Requirement: Your task is to copy every entry exactly.

The data:
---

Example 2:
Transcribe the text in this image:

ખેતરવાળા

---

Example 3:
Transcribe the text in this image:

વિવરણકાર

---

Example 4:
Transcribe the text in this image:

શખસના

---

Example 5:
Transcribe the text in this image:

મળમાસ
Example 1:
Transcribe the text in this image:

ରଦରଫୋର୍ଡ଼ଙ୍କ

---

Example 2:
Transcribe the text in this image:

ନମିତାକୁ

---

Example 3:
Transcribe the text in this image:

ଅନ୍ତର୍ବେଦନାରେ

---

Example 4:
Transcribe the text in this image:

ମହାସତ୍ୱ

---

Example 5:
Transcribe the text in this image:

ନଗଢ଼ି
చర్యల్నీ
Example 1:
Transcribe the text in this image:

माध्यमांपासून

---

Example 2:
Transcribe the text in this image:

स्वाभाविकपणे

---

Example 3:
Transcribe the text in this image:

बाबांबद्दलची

Response for this exercise:
---

Example 2:
Transcribe the text in this image:

ખેતરવાળા

---

Example 3:
Transcribe the text in this image:

વિવરણકાર

---

Example 4:
Transcribe the text in this image:

શખસના

---

Example 5:
Transcribe the text in this image:

મળમાસ
Example 1:
Transcribe the text in this image:

ରଦରଫୋର୍ଡ଼ଙ୍କ

---

Example 2:
Transcribe the text in this image:

ନମିତାକୁ

---

Example 3:
Transcribe the text in this image:

ଅନ୍ତର୍ବେଦନାରେ

---

Example 4:
Transcribe the text in this image:

ମହାସତ୍ୱ

---

Example 5:
Transcribe the text in this image:

ନଗଢ଼ି
చర్యల్నీ
Example 1:
Transcribe the text in this image:

माध्यमांपासून

---

Example 2:
Transcribe the text in this image:

स्वाभाविकपणे

---

Example 3:
Transcribe the text in this image:

बाबांबद्दलची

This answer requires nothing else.